▸ Material provided
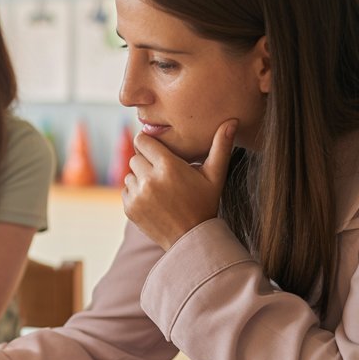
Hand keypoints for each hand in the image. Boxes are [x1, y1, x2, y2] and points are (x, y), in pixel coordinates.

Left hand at [122, 119, 236, 249]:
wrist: (192, 239)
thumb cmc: (205, 204)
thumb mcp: (215, 175)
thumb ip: (221, 146)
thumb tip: (232, 121)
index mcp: (168, 166)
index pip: (142, 140)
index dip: (149, 144)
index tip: (158, 150)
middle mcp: (149, 179)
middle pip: (135, 157)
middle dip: (147, 162)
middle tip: (163, 173)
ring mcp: (138, 195)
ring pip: (130, 174)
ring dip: (141, 178)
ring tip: (160, 189)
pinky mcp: (130, 208)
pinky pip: (126, 191)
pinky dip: (136, 194)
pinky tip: (154, 201)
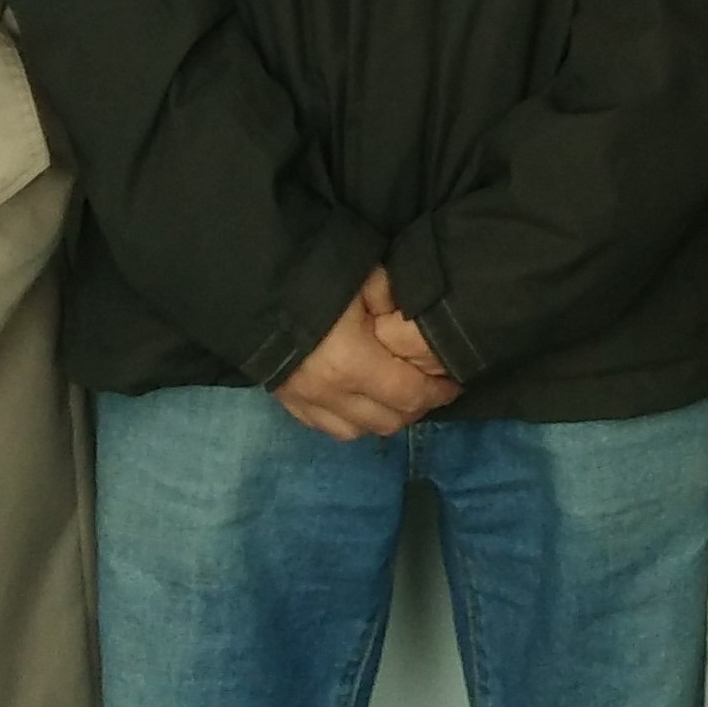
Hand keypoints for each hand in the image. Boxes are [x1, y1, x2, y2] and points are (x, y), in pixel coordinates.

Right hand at [272, 268, 458, 441]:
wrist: (251, 286)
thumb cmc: (312, 276)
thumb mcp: (364, 274)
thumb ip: (396, 295)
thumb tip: (419, 311)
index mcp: (352, 362)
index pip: (409, 393)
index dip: (438, 393)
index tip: (455, 384)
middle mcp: (330, 393)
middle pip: (388, 420)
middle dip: (417, 408)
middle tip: (432, 389)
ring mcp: (305, 403)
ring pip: (359, 432)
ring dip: (385, 418)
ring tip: (400, 397)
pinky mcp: (288, 404)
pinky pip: (329, 429)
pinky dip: (353, 422)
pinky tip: (364, 404)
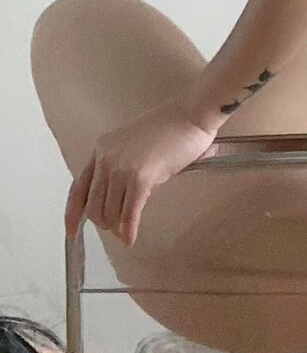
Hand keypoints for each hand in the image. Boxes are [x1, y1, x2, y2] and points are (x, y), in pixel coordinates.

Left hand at [65, 98, 218, 248]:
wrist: (191, 114)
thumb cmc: (169, 128)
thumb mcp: (133, 144)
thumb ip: (118, 165)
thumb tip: (114, 199)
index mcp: (102, 148)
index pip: (78, 187)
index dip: (72, 213)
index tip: (70, 231)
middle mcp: (106, 158)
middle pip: (93, 206)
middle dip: (105, 222)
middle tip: (118, 227)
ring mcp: (122, 168)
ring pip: (110, 213)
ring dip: (118, 227)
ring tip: (128, 229)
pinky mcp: (140, 178)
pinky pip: (128, 215)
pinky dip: (129, 230)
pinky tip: (131, 238)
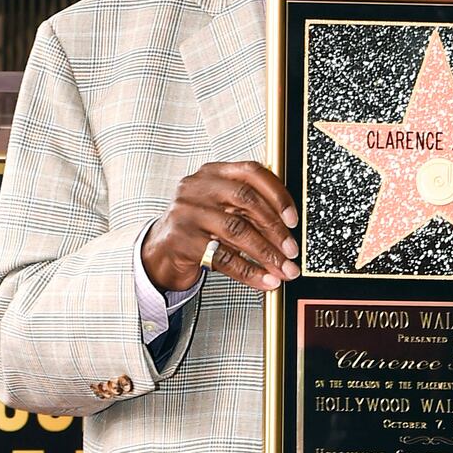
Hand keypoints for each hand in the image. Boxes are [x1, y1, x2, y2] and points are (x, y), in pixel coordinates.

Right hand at [141, 161, 299, 292]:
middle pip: (247, 200)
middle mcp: (197, 187)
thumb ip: (249, 209)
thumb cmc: (197, 228)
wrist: (159, 252)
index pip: (252, 172)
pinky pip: (223, 257)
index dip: (277, 194)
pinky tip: (264, 280)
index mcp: (213, 173)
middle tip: (292, 251)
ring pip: (237, 230)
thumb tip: (288, 230)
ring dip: (266, 253)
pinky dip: (249, 271)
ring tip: (283, 270)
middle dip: (275, 229)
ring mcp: (186, 212)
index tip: (293, 219)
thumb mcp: (222, 209)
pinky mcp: (181, 239)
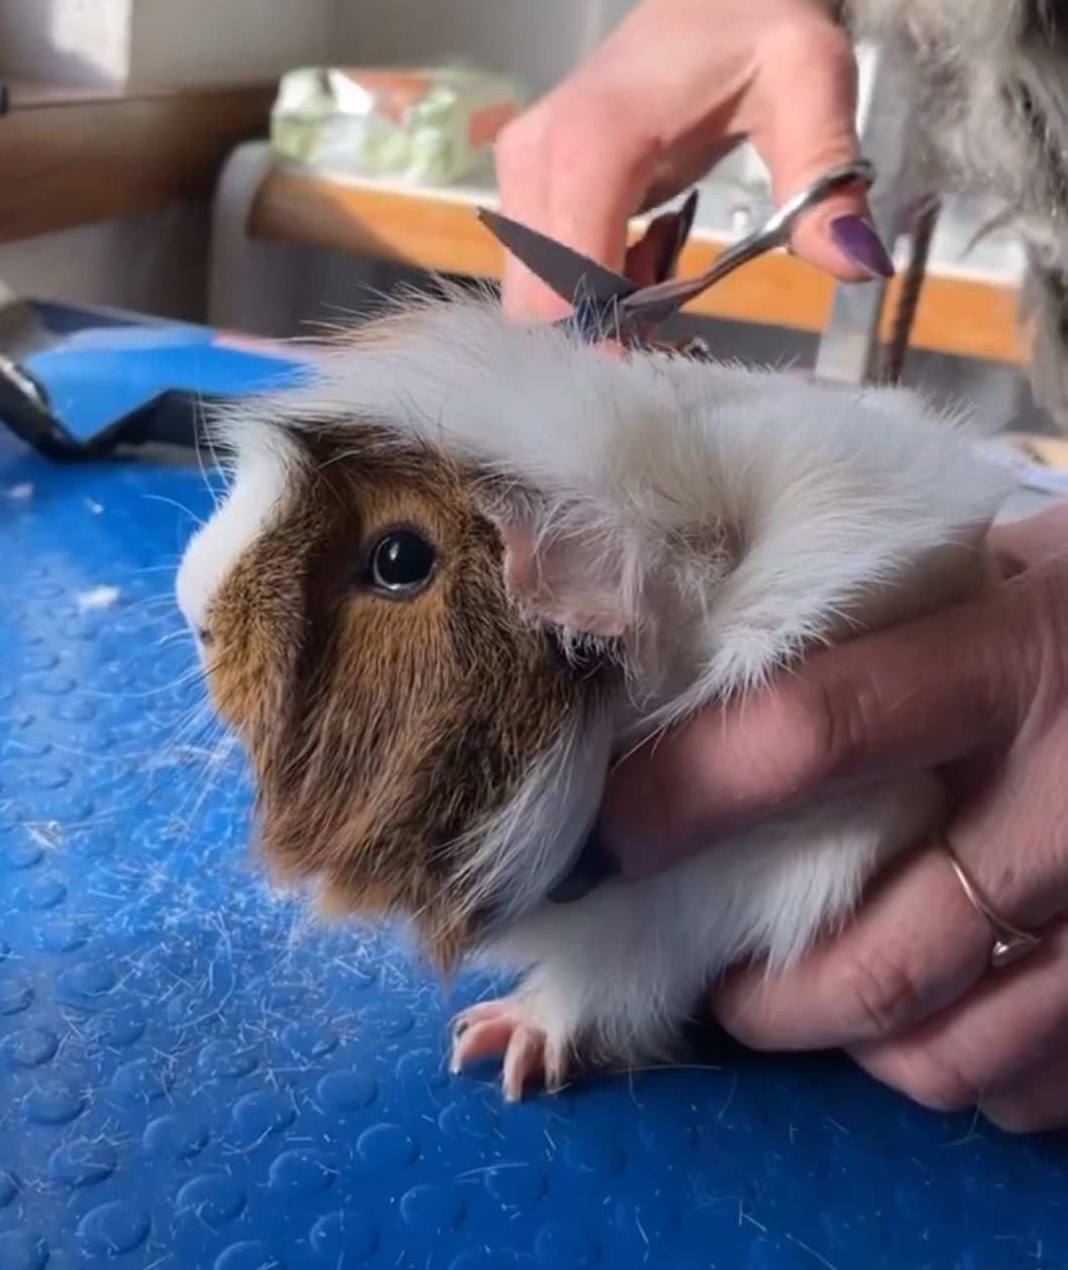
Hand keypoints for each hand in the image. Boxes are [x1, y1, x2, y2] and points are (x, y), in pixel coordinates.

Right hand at [495, 0, 893, 323]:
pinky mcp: (529, 182)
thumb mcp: (812, 87)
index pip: (568, 282)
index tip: (670, 371)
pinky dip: (595, 291)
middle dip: (603, 341)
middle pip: (539, 303)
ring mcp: (523, 172)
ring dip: (601, 318)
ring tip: (675, 300)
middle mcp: (535, 160)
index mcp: (592, 142)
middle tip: (680, 348)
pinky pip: (544, 270)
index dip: (610, 343)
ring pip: (536, 294)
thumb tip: (855, 263)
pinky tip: (653, 267)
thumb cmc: (764, 27)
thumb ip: (825, 174)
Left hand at [599, 503, 1067, 1131]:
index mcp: (1015, 662)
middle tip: (707, 970)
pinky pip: (1042, 1087)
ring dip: (854, 1046)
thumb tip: (717, 651)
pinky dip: (969, 1072)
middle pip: (881, 958)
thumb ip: (891, 611)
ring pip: (960, 1053)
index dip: (690, 791)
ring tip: (803, 1004)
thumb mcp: (1013, 555)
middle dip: (761, 993)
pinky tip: (940, 1015)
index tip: (618, 828)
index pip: (814, 734)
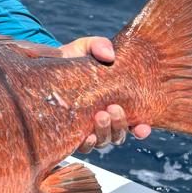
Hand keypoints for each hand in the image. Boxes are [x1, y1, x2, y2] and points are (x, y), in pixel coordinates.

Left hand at [56, 35, 151, 151]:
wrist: (48, 65)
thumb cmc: (73, 58)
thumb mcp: (86, 47)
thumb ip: (99, 45)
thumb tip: (109, 55)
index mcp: (116, 103)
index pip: (135, 122)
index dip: (142, 129)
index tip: (144, 127)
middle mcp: (104, 120)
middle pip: (119, 134)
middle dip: (120, 124)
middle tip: (113, 109)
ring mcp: (88, 128)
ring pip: (104, 141)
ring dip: (105, 131)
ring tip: (100, 115)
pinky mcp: (71, 133)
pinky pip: (83, 146)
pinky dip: (88, 143)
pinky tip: (87, 136)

▸ Work task
Your reply should consist solely of the lines above from the line containing "thumb ip: (825, 174)" up to and including the line containing "thumb mcp: (86, 47)", reproduced exactly, minus the pictures.

▸ Reply to the exercise
thumb ip: (825, 174)
Left hand at [599, 503, 1067, 1131]:
index mcp: (1015, 662)
middle tip: (707, 970)
pinky pip: (1042, 1087)
ring dip: (854, 1046)
thumb tip: (717, 651)
pinky dip: (969, 1072)
middle pip: (881, 958)
thumb ip: (891, 611)
ring pip: (960, 1053)
index dip: (690, 791)
ring tip: (803, 1004)
thumb mcp: (1013, 555)
middle dip: (761, 993)
pinky tip: (940, 1015)
index tip: (618, 828)
index pip: (814, 734)
Hand keypoints for each hand in the image. Boxes are [x1, y1, x2, y2] and points are (x, y), in pixel coordinates.

Left hand at [56, 35, 151, 151]:
wrist: (48, 65)
thumb cmc: (73, 58)
thumb mcp: (86, 47)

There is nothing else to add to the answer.